- What is expected
In the records below, list as a numbered list every line from the one containing "catalogue / barcode: US 1632490" down to the one containing "collector number: 7748", including both, and leave out any blank lines.

Stored data entries:
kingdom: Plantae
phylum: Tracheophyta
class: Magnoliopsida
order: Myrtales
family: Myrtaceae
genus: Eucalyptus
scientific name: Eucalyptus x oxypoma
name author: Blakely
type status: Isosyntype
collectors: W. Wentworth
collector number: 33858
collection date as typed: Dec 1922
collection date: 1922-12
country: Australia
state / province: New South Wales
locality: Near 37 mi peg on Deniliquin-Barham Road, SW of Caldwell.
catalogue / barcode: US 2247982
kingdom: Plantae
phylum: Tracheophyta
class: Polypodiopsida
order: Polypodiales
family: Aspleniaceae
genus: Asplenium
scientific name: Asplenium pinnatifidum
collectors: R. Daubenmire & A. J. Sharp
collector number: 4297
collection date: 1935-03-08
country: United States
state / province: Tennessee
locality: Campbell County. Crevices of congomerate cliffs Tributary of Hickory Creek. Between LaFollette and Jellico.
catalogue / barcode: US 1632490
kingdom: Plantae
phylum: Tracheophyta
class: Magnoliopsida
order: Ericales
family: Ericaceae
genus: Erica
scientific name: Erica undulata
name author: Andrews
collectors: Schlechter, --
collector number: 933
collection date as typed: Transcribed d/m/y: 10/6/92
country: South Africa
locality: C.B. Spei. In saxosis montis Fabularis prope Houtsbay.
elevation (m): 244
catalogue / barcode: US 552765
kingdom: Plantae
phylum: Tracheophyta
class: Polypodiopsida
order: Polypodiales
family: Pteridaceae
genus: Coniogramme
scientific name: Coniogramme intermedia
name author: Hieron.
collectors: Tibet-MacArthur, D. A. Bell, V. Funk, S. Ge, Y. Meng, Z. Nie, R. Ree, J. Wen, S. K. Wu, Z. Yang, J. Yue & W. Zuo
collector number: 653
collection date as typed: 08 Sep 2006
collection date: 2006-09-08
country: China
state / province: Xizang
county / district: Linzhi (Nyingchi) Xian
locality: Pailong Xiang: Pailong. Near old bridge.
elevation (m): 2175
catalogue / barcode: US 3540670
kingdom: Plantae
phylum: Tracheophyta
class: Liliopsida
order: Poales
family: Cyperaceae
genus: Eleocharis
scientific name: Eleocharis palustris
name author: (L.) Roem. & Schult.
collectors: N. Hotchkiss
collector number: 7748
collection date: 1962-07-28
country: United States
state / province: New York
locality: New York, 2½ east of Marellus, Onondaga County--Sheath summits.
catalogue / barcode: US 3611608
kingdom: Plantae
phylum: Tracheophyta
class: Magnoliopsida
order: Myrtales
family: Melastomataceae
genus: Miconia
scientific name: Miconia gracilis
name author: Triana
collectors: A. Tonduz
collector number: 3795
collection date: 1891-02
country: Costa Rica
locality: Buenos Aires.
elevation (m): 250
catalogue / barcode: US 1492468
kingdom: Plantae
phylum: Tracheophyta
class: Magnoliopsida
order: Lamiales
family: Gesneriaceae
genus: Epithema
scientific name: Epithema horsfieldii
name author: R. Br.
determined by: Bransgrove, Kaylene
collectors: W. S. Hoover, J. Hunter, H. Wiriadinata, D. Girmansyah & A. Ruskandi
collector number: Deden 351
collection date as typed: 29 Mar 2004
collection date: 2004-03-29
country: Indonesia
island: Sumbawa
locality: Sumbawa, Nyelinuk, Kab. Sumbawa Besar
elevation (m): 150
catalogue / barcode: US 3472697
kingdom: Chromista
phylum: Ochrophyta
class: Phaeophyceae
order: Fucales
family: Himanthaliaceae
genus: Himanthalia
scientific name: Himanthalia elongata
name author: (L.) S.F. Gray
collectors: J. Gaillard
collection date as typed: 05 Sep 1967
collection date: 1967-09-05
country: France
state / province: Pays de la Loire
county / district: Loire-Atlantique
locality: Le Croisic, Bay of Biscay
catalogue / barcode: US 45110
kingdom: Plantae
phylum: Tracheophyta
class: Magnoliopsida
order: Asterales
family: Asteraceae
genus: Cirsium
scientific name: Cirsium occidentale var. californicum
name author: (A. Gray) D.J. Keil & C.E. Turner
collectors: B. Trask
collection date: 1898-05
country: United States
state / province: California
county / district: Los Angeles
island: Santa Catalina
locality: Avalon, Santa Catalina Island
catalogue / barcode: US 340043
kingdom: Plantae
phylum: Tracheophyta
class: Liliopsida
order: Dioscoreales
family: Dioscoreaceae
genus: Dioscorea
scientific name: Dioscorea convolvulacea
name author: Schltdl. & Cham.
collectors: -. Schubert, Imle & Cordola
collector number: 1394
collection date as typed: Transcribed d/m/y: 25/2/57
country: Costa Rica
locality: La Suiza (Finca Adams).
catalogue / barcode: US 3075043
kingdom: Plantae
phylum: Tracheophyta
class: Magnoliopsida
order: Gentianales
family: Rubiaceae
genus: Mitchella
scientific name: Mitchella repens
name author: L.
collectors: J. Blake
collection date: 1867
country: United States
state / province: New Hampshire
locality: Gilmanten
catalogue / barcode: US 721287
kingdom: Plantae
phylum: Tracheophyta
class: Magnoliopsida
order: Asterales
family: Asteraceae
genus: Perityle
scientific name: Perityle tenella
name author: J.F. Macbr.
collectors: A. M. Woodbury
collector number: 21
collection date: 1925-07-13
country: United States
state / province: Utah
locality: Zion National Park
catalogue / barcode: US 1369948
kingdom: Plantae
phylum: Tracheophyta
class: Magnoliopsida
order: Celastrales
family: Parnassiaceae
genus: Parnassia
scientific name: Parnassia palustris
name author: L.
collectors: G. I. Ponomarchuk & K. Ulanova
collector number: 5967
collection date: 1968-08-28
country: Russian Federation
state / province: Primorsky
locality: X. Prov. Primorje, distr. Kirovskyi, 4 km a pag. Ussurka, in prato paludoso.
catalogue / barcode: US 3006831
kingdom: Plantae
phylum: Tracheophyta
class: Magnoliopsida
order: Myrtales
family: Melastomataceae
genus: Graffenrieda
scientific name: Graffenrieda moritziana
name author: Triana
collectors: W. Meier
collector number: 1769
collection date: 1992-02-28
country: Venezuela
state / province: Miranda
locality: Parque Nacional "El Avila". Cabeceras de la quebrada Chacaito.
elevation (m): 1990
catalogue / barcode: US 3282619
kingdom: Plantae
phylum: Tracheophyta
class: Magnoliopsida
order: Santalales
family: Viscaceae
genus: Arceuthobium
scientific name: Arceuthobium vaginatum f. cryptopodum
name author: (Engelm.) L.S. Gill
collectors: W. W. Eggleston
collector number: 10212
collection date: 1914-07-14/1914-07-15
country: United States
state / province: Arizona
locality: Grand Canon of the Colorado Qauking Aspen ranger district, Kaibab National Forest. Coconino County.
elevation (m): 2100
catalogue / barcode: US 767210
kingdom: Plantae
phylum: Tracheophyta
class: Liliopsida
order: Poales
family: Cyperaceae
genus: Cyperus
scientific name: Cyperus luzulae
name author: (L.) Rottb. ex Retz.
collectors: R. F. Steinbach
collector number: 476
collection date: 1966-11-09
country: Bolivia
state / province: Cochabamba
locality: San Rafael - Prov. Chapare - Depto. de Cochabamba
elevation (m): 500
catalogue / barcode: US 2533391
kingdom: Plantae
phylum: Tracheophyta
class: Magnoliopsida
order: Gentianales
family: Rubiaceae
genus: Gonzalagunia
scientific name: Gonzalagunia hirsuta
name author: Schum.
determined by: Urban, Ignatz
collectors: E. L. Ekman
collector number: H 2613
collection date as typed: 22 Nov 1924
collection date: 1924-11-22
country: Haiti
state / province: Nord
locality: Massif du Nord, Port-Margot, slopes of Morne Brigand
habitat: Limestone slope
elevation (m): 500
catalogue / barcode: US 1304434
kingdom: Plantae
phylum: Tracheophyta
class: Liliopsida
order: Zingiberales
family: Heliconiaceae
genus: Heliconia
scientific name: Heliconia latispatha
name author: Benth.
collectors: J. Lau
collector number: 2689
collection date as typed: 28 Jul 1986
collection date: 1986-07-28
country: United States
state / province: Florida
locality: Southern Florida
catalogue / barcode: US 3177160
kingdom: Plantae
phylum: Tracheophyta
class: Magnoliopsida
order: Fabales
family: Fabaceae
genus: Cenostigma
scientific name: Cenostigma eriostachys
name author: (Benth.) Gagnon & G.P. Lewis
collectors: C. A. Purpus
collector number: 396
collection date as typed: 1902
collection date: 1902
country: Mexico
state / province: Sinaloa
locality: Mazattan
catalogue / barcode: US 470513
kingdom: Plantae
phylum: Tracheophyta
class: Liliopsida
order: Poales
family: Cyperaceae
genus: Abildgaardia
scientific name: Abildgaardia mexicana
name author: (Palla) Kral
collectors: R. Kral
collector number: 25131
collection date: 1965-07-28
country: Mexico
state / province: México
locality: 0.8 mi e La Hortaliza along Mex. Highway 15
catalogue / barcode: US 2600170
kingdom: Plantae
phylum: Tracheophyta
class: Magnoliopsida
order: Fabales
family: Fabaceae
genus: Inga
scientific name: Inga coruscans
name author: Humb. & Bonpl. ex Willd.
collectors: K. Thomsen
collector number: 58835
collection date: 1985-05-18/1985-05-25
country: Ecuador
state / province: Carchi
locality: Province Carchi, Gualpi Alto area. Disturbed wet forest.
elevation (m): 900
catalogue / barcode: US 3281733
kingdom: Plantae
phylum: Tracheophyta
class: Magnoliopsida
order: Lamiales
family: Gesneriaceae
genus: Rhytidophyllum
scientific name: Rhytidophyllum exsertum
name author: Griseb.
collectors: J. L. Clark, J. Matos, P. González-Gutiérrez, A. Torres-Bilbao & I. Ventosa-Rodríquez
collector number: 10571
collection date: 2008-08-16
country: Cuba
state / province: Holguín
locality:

- Complete output
1. catalogue / barcode: US 1632490
2. kingdom: Plantae
3. phylum: Tracheophyta
4. class: Magnoliopsida
5. order: Ericales
6. family: Ericaceae
7. genus: Erica
8. scientific name: Erica undulata
9. name author: Andrews
10. collectors: Schlechter, --
11. collector number: 933
12. collection date as typed: Transcribed d/m/y: 10/6/92
13. country: South Africa
14. locality: C.B. Spei. In saxosis montis Fabularis prope Houtsbay.
15. elevation (m): 244
16. catalogue / barcode: US 552765
17. kingdom: Plantae
18. phylum: Tracheophyta
19. class: Polypodiopsida
20. order: Polypodiales
21. family: Pteridaceae
22. genus: Coniogramme
23. scientific name: Coniogramme intermedia
24. name author: Hieron.
25. collectors: Tibet-MacArthur, D. A. Bell, V. Funk, S. Ge, Y. Meng, Z. Nie, R. Ree, J. Wen, S. K. Wu, Z. Yang, J. Yue & W. Zuo
26. collector number: 653
27. collection date as typed: 08 Sep 2006
28. collection date: 2006-09-08
29. country: China
30. state / province: Xizang
31. county / district: Linzhi (Nyingchi) Xian
32. locality: Pailong Xiang: Pailong. Near old bridge.
33. elevation (m): 2175
34. catalogue / barcode: US 3540670
35. kingdom: Plantae
36. phylum: Tracheophyta
37. class: Liliopsida
38. order: Poales
39. family: Cyperaceae
40. genus: Eleocharis
41. scientific name: Eleocharis palustris
42. name author: (L.) Roem. & Schult.
43. collectors: N. Hotchkiss
44. collector number: 7748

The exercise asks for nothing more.